Komplementärmedizin hilft bei allgemeinen Störungen
Johanniskraut enthält eine ganze Palette von Stoffen, unter anderem Hypericin, Flavonoide, Gerbstoffe, Xanthonderivate und ätherisches Öl. Gerade diese Vielfalt unterscheidet die meisten Pflanzenpräparate von den synthetischen Pharma-Einstoffprodukten. Sie haben dadurch ein breiteres Wirkungsspektrum. Bei Johanniskraut liest man zum Beispiel: psychovegetative Störungen, depressive Verstimmungszustände, Angst und nervöse Unruhe, Schlafstörungen, Antriebslosigkeit. Das ist typisch für Methoden der Komplementärmedizin. Sie befasst sich mit Einzelsymptomen und der zugehörigen spezifischen Krankheit wie auch mit einer Art "allgemeiner Krankheit", mit Blockaden oder Störungen.

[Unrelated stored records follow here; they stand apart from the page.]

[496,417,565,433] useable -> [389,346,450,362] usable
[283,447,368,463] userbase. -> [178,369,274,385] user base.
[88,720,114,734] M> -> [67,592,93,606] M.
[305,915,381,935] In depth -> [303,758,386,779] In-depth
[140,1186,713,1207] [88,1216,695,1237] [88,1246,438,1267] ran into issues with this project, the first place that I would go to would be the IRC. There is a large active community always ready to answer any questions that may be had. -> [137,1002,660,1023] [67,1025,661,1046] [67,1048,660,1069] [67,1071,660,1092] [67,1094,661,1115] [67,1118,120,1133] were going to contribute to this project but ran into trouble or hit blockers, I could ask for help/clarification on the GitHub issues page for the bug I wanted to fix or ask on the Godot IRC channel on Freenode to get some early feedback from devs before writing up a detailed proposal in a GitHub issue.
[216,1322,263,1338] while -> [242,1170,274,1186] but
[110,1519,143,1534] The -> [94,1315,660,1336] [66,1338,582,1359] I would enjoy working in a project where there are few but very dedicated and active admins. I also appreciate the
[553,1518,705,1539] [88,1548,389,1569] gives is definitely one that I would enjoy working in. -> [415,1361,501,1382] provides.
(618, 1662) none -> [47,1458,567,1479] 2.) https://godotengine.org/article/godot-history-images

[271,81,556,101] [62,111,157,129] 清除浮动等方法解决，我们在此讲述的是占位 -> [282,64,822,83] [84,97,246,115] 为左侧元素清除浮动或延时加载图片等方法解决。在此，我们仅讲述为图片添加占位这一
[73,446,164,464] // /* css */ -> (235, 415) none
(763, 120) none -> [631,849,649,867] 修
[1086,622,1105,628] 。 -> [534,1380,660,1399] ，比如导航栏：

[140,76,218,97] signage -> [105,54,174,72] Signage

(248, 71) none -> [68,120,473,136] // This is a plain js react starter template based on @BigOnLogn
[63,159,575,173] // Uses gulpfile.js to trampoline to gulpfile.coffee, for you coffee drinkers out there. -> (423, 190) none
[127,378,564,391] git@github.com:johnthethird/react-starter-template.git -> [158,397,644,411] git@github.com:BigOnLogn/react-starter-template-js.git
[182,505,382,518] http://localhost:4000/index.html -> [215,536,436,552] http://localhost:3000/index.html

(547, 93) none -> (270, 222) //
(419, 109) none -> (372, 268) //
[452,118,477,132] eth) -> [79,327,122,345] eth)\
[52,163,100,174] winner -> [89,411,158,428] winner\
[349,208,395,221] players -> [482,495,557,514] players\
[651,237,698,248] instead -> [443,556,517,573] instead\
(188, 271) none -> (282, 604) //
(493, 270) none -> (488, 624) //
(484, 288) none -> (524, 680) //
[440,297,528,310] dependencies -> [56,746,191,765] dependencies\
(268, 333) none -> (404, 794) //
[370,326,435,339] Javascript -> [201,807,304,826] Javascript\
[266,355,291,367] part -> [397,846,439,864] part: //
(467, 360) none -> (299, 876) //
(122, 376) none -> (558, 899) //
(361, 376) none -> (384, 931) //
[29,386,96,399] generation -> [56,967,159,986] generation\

"Manchmal kann ich einem Patienten auf ganz andere Weise helfen, als er erwartet", erläutert Reinhard Saller, "so kann der erste Effekt einer Behandlung bei einem chronisch Kranken sein, dass sich eine vorhandene Verstopfung löst. Das ist für den Patienten ein Erfolg, er merkt, dass sein Körper etwas Dynamisches ist, dass er reagieren kann und nicht nur krank ist."
Phytotherapeutika wie Johanniskraut dürfen aber nicht, weil sie "natürlich" sind, wahllos eingenommen werden. Auch pflanzliche Heilmittel können unerwünschte Wirkungen haben. Von Johanniskraut weiss man seit kurzem, dass es die Wirkung bestimmter Medikamente, zum Beispiel von Herzmitteln, beeinträchtigen kann. Wer in ärztlicher Behandlung ist, tut also gut daran, seinem Hausarzt mitzuteilen, welche Naturprodukte er nebenbei einnimmt.